▶ _Required work_
Quote each of the following lines word for word, with no changes.

Plain-text document sources
-------

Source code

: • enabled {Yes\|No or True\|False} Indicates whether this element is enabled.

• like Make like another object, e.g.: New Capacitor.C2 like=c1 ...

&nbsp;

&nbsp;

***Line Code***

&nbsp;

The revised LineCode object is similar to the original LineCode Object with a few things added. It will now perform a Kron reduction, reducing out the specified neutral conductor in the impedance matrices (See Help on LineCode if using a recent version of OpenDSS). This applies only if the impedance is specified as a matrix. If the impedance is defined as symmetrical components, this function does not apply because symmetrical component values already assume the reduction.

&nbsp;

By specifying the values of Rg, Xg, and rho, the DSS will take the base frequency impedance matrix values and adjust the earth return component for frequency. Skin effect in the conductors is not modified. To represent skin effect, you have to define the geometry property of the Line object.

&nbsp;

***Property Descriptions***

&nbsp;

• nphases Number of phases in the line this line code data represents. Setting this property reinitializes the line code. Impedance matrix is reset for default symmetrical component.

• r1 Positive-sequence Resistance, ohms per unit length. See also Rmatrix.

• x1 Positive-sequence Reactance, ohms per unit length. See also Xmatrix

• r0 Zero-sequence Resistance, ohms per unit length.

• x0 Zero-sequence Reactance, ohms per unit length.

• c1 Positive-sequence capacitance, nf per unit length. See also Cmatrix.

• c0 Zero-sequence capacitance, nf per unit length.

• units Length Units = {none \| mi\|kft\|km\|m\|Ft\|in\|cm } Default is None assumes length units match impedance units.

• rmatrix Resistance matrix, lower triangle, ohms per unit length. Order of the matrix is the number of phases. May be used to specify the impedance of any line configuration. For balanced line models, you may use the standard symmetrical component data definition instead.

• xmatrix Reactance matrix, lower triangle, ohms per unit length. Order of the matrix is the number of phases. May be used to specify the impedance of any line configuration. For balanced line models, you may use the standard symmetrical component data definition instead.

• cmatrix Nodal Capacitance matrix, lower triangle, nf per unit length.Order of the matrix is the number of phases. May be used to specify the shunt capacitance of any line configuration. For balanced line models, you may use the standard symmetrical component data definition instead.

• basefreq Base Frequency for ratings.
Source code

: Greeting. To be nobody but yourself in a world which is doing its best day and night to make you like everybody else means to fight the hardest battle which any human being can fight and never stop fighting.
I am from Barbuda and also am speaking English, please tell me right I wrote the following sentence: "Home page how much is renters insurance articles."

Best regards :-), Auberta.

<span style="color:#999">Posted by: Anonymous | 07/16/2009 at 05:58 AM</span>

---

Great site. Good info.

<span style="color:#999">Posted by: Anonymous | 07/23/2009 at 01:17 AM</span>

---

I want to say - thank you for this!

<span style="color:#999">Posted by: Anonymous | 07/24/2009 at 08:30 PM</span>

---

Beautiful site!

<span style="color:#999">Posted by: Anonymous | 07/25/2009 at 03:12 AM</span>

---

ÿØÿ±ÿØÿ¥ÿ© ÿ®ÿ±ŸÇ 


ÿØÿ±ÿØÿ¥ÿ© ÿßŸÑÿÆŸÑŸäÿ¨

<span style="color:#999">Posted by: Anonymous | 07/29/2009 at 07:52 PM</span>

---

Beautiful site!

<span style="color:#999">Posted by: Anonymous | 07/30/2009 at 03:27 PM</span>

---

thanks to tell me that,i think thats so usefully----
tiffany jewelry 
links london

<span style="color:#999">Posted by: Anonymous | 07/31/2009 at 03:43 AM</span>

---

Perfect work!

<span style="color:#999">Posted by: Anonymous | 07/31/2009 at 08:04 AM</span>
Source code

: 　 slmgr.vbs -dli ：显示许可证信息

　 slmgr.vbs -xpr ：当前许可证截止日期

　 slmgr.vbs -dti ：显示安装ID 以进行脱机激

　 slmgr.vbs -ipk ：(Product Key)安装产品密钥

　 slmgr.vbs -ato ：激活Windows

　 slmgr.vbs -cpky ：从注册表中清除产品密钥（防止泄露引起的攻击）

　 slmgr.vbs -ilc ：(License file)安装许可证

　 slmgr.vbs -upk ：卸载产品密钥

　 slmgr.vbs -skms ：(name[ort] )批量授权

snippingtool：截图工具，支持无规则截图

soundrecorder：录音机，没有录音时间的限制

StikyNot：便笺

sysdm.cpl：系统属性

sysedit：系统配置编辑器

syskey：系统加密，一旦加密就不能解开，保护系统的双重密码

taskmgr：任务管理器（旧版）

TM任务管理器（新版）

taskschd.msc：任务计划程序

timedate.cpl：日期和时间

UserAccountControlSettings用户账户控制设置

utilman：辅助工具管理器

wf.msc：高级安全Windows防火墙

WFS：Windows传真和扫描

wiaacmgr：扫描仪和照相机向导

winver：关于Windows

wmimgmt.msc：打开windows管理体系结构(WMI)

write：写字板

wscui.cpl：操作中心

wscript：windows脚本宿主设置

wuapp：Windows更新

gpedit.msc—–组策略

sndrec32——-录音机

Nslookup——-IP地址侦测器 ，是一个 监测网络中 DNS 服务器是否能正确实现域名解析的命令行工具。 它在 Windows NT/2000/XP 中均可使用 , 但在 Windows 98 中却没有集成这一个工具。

-------

▶ _Response to the task_
Source code

: • enabled {Yes\|No or True\|False} Indicates whether this element is enabled.

• like Make like another object, e.g.: New Capacitor.C2 like=c1 ...

&nbsp;

&nbsp;

***Line Code***

&nbsp;

The revised LineCode object is similar to the original LineCode Object with a few things added. It will now perform a Kron reduction, reducing out the specified neutral conductor in the impedance matrices (See Help on LineCode if using a recent version of OpenDSS). This applies only if the impedance is specified as a matrix. If the impedance is defined as symmetrical components, this function does not apply because symmetrical component values already assume the reduction.

&nbsp;

By specifying the values of Rg, Xg, and rho, the DSS will take the base frequency impedance matrix values and adjust the earth return component for frequency. Skin effect in the conductors is not modified. To represent skin effect, you have to define the geometry property of the Line object.

&nbsp;

***Property Descriptions***

&nbsp;

• nphases Number of phases in the line this line code data represents. Setting this property reinitializes the line code. Impedance matrix is reset for default symmetrical component.

• r1 Positive-sequence Resistance, ohms per unit length. See also Rmatrix.

• x1 Positive-sequence Reactance, ohms per unit length. See also Xmatrix

• r0 Zero-sequence Resistance, ohms per unit length.

• x0 Zero-sequence Reactance, ohms per unit length.

• c1 Positive-sequence capacitance, nf per unit length. See also Cmatrix.

• c0 Zero-sequence capacitance, nf per unit length.

• units Length Units = {none \| mi\|kft\|km\|m\|Ft\|in\|cm } Default is None assumes length units match impedance units.

• rmatrix Resistance matrix, lower triangle, ohms per unit length. Order of the matrix is the number of phases. May be used to specify the impedance of any line configuration. For balanced line models, you may use the standard symmetrical component data definition instead.

• xmatrix Reactance matrix, lower triangle, ohms per unit length. Order of the matrix is the number of phases. May be used to specify the impedance of any line configuration. For balanced line models, you may use the standard symmetrical component data definition instead.

• cmatrix Nodal Capacitance matrix, lower triangle, nf per unit length.Order of the matrix is the number of phases. May be used to specify the shunt capacitance of any line configuration. For balanced line models, you may use the standard symmetrical component data definition instead.

• basefreq Base Frequency for ratings.
Source code

: Greeting. To be nobody but yourself in a world which is doing its best day and night to make you like everybody else means to fight the hardest battle which any human being can fight and never stop fighting.
I am from Barbuda and also am speaking English, please tell me right I wrote the following sentence: "Home page how much is renters insurance articles."

Best regards :-), Auberta.

<span style="color:#999">Posted by: Anonymous | 07/16/2009 at 05:58 AM</span>

---

Great site. Good info.

<span style="color:#999">Posted by: Anonymous | 07/23/2009 at 01:17 AM</span>

---

I want to say - thank you for this!

<span style="color:#999">Posted by: Anonymous | 07/24/2009 at 08:30 PM</span>

---

Beautiful site!

<span style="color:#999">Posted by: Anonymous | 07/25/2009 at 03:12 AM</span>

---

ÿØÿ±ÿØÿ¥ÿ© ÿ®ÿ±ŸÇ 


ÿØÿ±ÿØÿ¥ÿ© ÿßŸÑÿÆŸÑŸäÿ¨

<span style="color:#999">Posted by: Anonymous | 07/29/2009 at 07:52 PM</span>

---

Beautiful site!

<span style="color:#999">Posted by: Anonymous | 07/30/2009 at 03:27 PM</span>

---

thanks to tell me that,i think thats so usefully----
tiffany jewelry 
links london

<span style="color:#999">Posted by: Anonymous | 07/31/2009 at 03:43 AM</span>

---

Perfect work!

<span style="color:#999">Posted by: Anonymous | 07/31/2009 at 08:04 AM</span>
Source code

: 　 slmgr.vbs -dli ：显示许可证信息

　 slmgr.vbs -xpr ：当前许可证截止日期

　 slmgr.vbs -dti ：显示安装ID 以进行脱机激

　 slmgr.vbs -ipk ：(Product Key)安装产品密钥

　 slmgr.vbs -ato ：激活Windows

　 slmgr.vbs -cpky ：从注册表中清除产品密钥（防止泄露引起的攻击）

　 slmgr.vbs -ilc ：(License file)安装许可证

　 slmgr.vbs -upk ：卸载产品密钥

　 slmgr.vbs -skms ：(name[ort] )批量授权

snippingtool：截图工具，支持无规则截图

soundrecorder：录音机，没有录音时间的限制

StikyNot：便笺

sysdm.cpl：系统属性

sysedit：系统配置编辑器

syskey：系统加密，一旦加密就不能解开，保护系统的双重密码

taskmgr：任务管理器（旧版）

TM任务管理器（新版）

taskschd.msc：任务计划程序

timedate.cpl：日期和时间

UserAccountControlSettings用户账户控制设置

utilman：辅助工具管理器

wf.msc：高级安全Windows防火墙

WFS：Windows传真和扫描

wiaacmgr：扫描仪和照相机向导

winver：关于Windows

wmimgmt.msc：打开windows管理体系结构(WMI)

write：写字板

wscui.cpl：操作中心

wscript：windows脚本宿主设置

wuapp：Windows更新

gpedit.msc—–组策略

sndrec32——-录音机

Nslookup——-IP地址侦测器 ，是一个 监测网络中 DNS 服务器是否能正确实现域名解析的命令行工具。 它在 Windows NT/2000/XP 中均可使用 , 但在 Windows 98 中却没有集成这一个工具。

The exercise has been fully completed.